La chute de Molinfatre, objet des deux derniers chapitres, est brutale et presque bâclée: pourquoi la visite à l'Ancêtre (probablement le Président du Conseil du premier chapitre), quel lien entre le village de La Barre et Molinfatre, d'où viennent les souvenirs et légendes de l'étang des Humes, que se passe-t-il précisément au cours des quatre dernières lignes du livre? " Et comme elle mêlait, dans une seule image apaisante, le remords et l'amour, Molinfatre, pour la rejoindre, s'élança, les bras étendus, dans l'onde bondissante qui se referma".
Ces interrogations laissent le lecteur perplexe et désorienté, presque frustré alors même que l'évolution de Molinfatre vers la détresse et la dépression est attachante, poussant à tourner les pages quitte à parcourir certains passages plutôt que les lire.
Au total, un roman passable dont on ne s'étonne guère qu'il soit tombé dans l'oubli. Une phrase d'Henri de Montherlant l'illustre avec justesse. Reconnaissant qu'il n'avait guère lu plus de trois pages de Céline, il déclara: "ces trois pages m'ayant porté à penser que c'était là de la littérature aussi artificielle et aussi désuète que celle de Paul Alexis ou de Paul Lombard, écrivain au style "artisse" de la fin du 19 ème siècle et qui ne sera plus lu dans 50 ans".

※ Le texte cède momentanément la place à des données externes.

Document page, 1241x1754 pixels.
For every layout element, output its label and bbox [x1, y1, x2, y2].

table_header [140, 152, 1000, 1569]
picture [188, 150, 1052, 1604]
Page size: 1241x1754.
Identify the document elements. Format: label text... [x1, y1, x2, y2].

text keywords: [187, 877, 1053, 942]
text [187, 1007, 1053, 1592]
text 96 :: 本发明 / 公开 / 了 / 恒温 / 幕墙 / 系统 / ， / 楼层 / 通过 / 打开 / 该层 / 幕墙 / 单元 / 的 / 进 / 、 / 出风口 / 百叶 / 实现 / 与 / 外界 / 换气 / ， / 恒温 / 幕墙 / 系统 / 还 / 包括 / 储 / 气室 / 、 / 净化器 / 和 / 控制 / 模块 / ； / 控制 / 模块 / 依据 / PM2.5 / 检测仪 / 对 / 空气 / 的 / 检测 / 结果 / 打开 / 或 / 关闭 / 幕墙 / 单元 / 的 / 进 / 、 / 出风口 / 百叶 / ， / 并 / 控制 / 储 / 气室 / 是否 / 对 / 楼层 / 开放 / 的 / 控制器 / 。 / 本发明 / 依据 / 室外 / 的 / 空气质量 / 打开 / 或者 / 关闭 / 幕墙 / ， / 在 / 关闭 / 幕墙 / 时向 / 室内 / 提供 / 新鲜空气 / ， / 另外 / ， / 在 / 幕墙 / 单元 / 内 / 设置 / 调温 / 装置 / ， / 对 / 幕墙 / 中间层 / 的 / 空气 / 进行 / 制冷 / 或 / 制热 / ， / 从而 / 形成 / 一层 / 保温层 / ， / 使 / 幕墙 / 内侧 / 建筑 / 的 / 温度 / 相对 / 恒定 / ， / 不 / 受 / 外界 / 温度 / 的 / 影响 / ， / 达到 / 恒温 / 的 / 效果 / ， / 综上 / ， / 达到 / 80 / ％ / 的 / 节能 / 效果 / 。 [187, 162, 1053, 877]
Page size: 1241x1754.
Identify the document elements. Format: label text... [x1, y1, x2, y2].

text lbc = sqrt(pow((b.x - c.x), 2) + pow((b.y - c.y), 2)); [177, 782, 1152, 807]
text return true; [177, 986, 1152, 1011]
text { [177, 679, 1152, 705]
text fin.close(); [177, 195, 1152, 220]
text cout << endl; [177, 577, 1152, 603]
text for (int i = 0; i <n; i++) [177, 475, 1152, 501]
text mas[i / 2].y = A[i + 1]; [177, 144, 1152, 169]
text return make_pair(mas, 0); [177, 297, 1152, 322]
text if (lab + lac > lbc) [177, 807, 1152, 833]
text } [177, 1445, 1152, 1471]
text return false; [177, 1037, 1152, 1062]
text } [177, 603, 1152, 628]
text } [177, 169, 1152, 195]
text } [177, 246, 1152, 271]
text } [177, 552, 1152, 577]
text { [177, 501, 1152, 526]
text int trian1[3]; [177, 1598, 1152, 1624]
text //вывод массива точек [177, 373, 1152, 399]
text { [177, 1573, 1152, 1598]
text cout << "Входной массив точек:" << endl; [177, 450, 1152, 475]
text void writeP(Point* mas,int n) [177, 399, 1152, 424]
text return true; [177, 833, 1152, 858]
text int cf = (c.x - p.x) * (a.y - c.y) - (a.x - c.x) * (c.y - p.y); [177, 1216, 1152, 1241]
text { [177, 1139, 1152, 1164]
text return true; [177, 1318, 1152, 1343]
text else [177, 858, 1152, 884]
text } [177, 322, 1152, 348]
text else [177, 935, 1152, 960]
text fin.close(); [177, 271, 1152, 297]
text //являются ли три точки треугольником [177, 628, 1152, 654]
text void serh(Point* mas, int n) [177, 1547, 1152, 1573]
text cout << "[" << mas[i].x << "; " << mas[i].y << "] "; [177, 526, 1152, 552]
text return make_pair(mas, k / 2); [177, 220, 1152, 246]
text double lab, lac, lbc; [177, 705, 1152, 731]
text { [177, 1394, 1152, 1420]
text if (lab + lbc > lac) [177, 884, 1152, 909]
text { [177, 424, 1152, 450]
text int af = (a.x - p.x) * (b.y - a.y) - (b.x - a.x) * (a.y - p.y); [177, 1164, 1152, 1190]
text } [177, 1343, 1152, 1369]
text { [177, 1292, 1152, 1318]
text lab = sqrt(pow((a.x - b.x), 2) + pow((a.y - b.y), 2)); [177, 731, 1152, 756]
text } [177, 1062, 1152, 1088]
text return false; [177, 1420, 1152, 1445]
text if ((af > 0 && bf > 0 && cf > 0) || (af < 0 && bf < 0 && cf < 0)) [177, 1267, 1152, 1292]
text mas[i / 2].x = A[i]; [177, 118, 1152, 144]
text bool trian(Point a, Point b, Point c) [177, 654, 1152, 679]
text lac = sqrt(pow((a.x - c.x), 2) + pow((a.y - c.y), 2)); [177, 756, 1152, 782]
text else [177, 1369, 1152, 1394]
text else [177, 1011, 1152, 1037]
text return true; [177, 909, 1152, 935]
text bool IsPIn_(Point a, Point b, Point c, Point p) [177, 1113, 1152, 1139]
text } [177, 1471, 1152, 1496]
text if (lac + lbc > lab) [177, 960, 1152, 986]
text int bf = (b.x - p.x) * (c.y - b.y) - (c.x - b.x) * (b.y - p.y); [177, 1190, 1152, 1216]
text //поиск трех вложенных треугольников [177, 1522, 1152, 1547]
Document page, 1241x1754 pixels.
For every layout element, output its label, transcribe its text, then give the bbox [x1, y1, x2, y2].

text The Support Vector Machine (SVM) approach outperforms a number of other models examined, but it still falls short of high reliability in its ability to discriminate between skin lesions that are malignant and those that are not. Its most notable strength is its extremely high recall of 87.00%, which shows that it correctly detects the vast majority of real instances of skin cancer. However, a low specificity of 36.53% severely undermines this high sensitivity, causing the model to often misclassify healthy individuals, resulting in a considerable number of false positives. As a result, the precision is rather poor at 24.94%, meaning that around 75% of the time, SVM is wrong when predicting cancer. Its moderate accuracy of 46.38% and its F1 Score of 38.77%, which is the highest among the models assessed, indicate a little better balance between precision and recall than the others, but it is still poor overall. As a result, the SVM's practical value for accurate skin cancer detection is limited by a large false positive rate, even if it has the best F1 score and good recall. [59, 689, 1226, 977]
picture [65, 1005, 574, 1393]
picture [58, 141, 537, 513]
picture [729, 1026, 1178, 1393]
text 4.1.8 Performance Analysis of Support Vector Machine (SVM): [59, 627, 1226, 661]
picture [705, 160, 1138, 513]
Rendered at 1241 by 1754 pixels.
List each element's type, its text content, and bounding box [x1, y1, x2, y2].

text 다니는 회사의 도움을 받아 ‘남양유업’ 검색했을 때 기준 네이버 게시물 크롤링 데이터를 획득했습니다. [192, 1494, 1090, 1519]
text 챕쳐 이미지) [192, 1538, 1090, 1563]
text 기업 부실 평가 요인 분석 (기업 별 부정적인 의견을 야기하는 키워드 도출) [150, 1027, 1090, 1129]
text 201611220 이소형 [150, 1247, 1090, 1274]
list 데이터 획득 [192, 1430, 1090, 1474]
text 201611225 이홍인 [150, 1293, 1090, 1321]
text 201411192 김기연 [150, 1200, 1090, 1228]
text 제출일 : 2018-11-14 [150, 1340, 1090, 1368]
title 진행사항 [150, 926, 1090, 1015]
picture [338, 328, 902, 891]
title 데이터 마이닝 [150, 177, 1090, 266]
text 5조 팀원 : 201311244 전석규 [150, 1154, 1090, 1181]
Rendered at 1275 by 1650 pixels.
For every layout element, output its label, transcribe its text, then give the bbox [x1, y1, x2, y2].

Malaisé de trouver des informations sur Paul Lombard qui est aujourd'hui totalement ensablé et écrasé par la popularité de son homonyme, le célèbre ténor du barreau. Né en 1889, il est le fils du romancier Jean Lombard (l'Agonie en 1888, Byzance en 1890). Il fut Secrétaire Général et courriériste de l'Homme Libre. Il est l'auteur du Cabaret du Nervoso, de Contes de la mise en boite, du village en folie. Il publia également une grande enquête sur la mobilisation industrielle en cas de guerre et un petit traité de l'éloquence parlementaire. Pendant la 1ère guerre mondiale, il est Secrétaire Général et critique militaire à l'Oeuvre où débutent Radiguet et Mac Orlan. Après guerre, il contribue à Gringoire et publie plusieurs ouvrages politiques : Au Berceau du socialisme français (1932), Front Populaire (1936), Quatorze mois de démence l'expérience Léon Blum (1937), Les Chemins de Munich (1938-39), le Maréchal et l'Armistice (1943-44). En 1945, figurant sur la liste du CNE pour ses articles contre les alliés (Reynaud dans ses souvenirs indique que Lombard traita Churchill d'aventuriers et lui-même de coquin), il est frappé d'indignité nationale pour une durée de 5 ans. Il a été impossible de trouver la date de son décès.